Wood Chips are also an excellent source of organic matter. I’ve added them as an ingredient in my compost. You’d be surprised how fast they break down when they’re mixed in. And always, every year, we lay on a super thick, 6″ layer of woodchips as mulch to help control weeds. It’s insanely effective. Where we live, wood chips are plentiful and FREE! If your town doesn’t deliver free wood chips, try out AboutTrees.com to help you find them. If they can’t help you, you can also call local tree services. I’ve even flagged down tree trimmers while they’re working in the neighborhood so they can deliver the chips immediately when they’re done with their job. You’d get a kick out of our reaction to the sound of a nearby chipper. Seriously, its like kids running for the ice cream truck.
Some people don’t like wood chips in the garden. Can you imagine? The woman working at the hardware store actually told me that ‘when the roots hit the woodchips or an air pocket in between, they die’. I nodded my head politely and went about my business. I’d rather pay attention to what’s working for people… Check out Garden Seeks blog post about using woodchips in the garden soil. The winner in this experiment was a 50% woodchip/garden soil mix.
This is already happening in my yard. Some of my soil is really compacted and it really helps to loosen it up. I’ll let you know about the results.
Bacteria and Fungi
They already live your the soil. Keep feeding them with organic matter. You can leave plant roots in the soil after every season to provide food and organic matter.
You can also ‘inoculate’ your soil, adding even more bacteria and fungi.

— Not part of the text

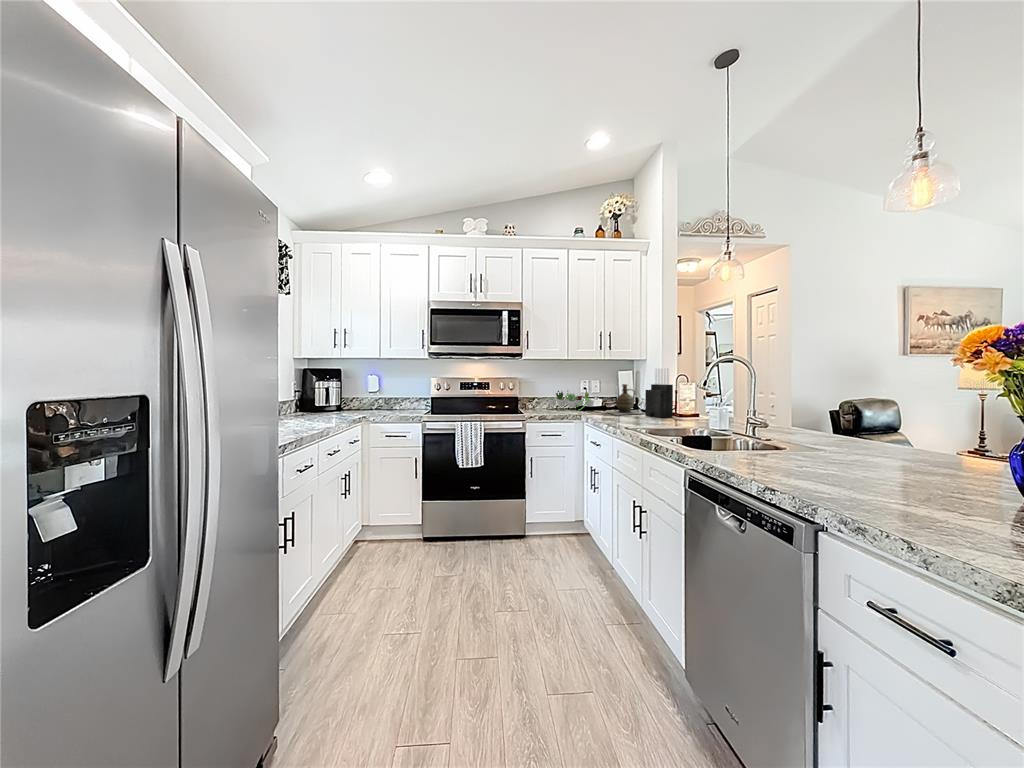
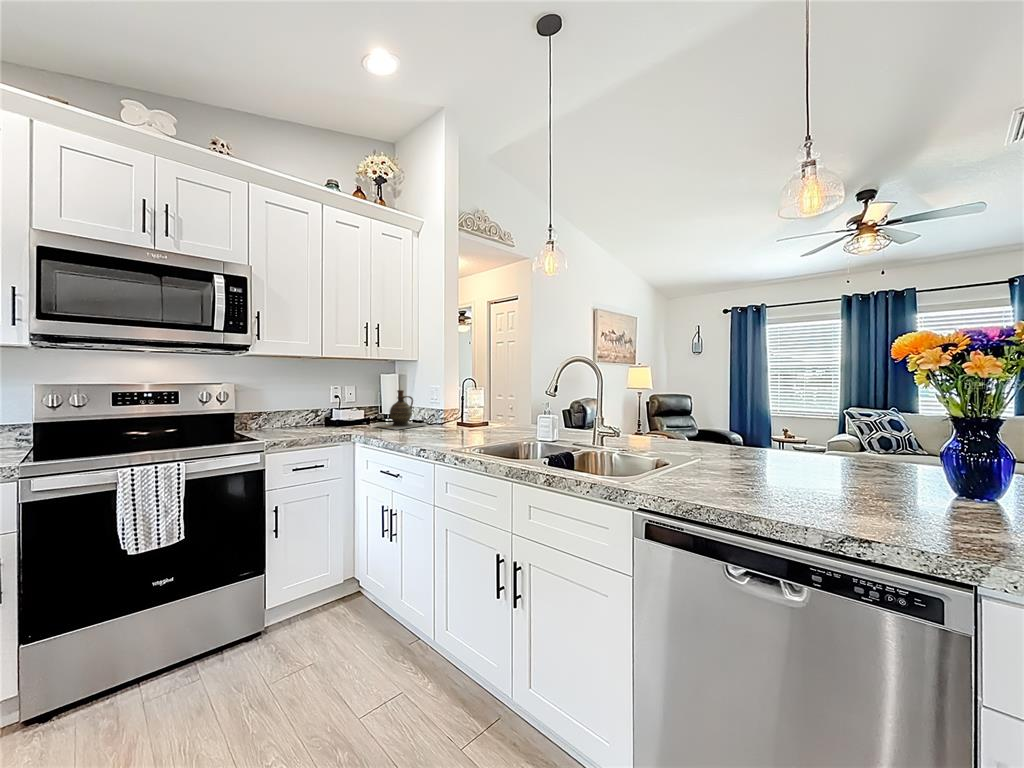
knife block: present [645,368,673,418] -> none [433,371,467,430]
succulent plant: present [548,390,594,411] -> none [278,397,353,427]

I purchased a form of inoculant, the Jobes/Proven Winners brand just yesterday. It’s filled with bacteria and fungi (oh my). But if you’re really motivated you can make your own!

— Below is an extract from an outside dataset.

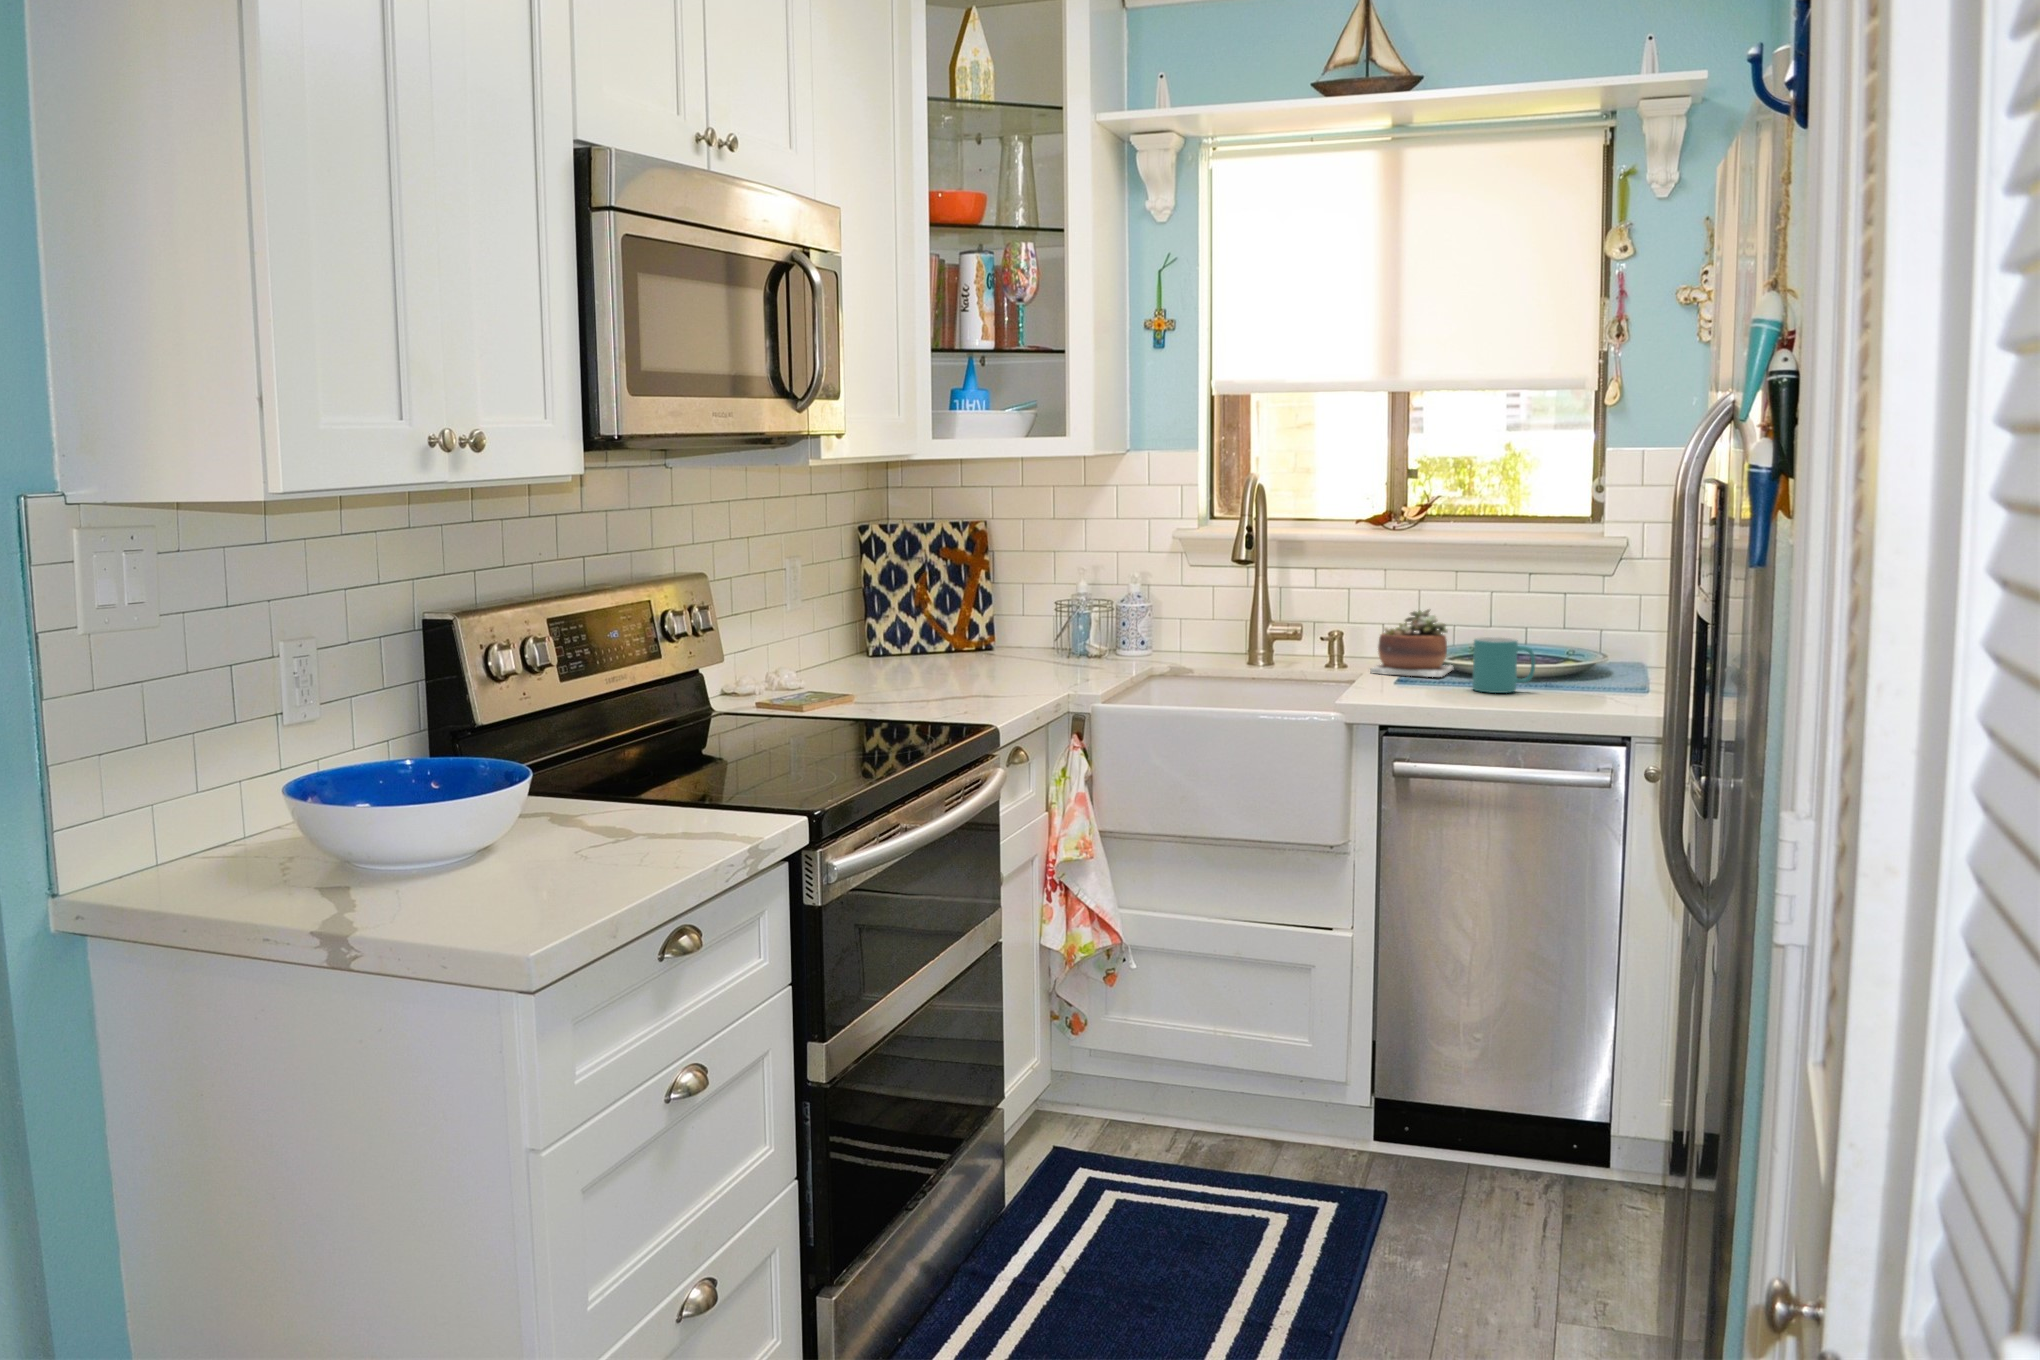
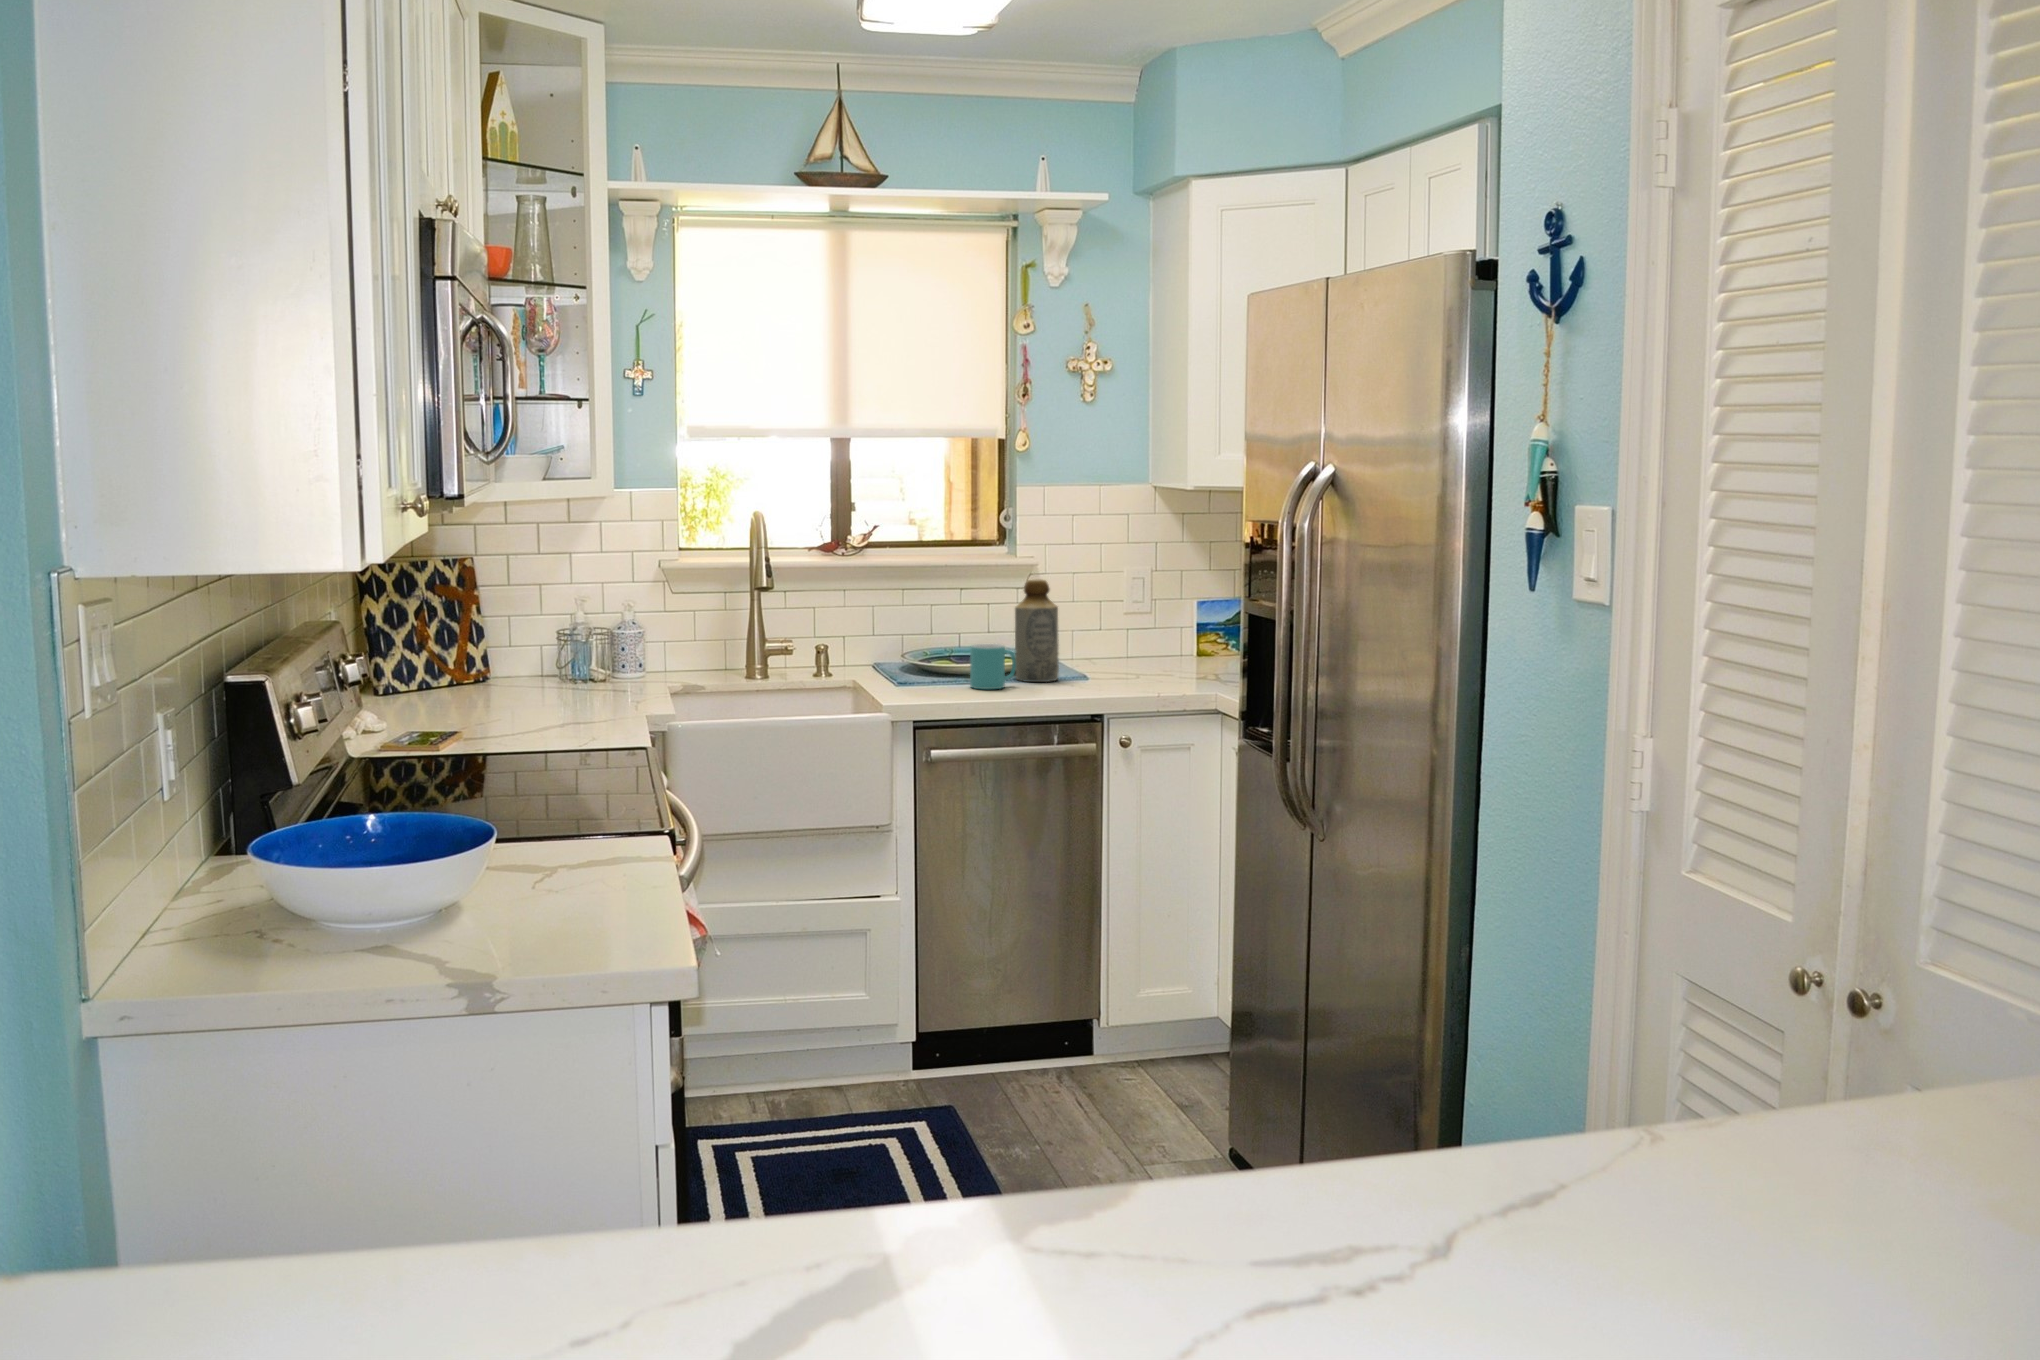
bottle: none [1552,563,1611,690] -> present [1015,580,1059,682]
succulent plant: present [1370,609,1453,677] -> none [871,622,933,680]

How to Make Your Own Inoculant
A lot of rave about the benefits of compost tea. Drenching the soil and sprinkling the leaves of their plants had brought them massive results. I always thought making compost tea seemed hard. Of course, I can’t judge because I’ve never tried it.
The Master Gardeners in Gwinnett County Georgia came up with this method. (the procedure is at the bottom of the page. It takes a whole summer, but seems easy and like a lot of fun. In short, you’ll grow an annual plant that is known to form mycorrhizae, in sand. The roots will entirely fill the pot of sand by the end of the summer. Cut off the plant and save the root filled sand in a cool dry place until next season. Now you have a homemade organic fertilizer to sprinkle on your plants or mix in with your garden or potting soil!
Mychorriza (my-kor-eye-za) is the mutual relationship between roots and fungus. The ‘Rhizosphere’ is the 1-inch area immediately surrounding the plant’s roots where bacteria and fungus congregate and cycle nutrients. They feed off of the carbon content of plant roots then poop them out, at the root making these nutrients more available to the plant.
Farmers have begun to realize that no part of their land should be ever without some kind of plant. They grow cover crops in between rows or in rotation. Crops like vetch, ryegrass and soybeans are turned back into the soil. This adds organic matter (food for fungi) back to the soil, prevents compaction, helps retain moisture and grows great plants!
SO, there you have it. Nutrient-rich garden soil, able to grow healthy, disease resistant plants without tilling or chemicals and much much less prone to weeds.